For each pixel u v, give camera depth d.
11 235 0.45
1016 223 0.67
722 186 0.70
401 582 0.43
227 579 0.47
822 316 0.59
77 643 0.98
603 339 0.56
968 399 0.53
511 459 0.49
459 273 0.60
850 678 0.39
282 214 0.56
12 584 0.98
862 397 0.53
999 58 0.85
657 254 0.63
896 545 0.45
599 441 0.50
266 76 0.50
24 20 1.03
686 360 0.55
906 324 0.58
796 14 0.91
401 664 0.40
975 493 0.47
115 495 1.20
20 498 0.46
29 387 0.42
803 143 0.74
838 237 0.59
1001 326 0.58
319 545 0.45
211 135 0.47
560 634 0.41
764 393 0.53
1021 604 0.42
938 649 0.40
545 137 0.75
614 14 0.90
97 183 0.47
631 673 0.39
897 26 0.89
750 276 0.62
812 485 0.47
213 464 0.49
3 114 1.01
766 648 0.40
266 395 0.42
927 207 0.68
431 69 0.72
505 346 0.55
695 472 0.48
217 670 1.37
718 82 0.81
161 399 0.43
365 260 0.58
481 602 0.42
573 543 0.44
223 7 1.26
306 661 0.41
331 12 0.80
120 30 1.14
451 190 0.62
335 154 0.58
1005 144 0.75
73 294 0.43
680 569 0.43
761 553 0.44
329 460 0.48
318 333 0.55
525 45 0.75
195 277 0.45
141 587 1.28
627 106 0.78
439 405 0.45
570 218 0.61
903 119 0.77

★ ★ ★ ★

* _WHAT THE TASK ASKS_: Your task is to transcribe exactly the lines from the one with "560 634 0.41" through the end of the data, both included, and nothing besides.

* _RESPONSE_:
560 634 0.41
764 393 0.53
1021 604 0.42
938 649 0.40
545 137 0.75
614 14 0.90
97 183 0.47
631 673 0.39
897 26 0.89
750 276 0.62
812 485 0.47
213 464 0.49
3 114 1.01
766 648 0.40
266 395 0.42
927 207 0.68
431 69 0.72
505 346 0.55
695 472 0.48
217 670 1.37
718 82 0.81
161 399 0.43
365 260 0.58
481 602 0.42
573 543 0.44
223 7 1.26
306 661 0.41
331 12 0.80
120 30 1.14
451 190 0.62
335 154 0.58
1005 144 0.75
73 294 0.43
680 569 0.43
761 553 0.44
329 460 0.48
318 333 0.55
525 45 0.75
195 277 0.45
141 587 1.28
627 106 0.78
439 405 0.45
570 218 0.61
903 119 0.77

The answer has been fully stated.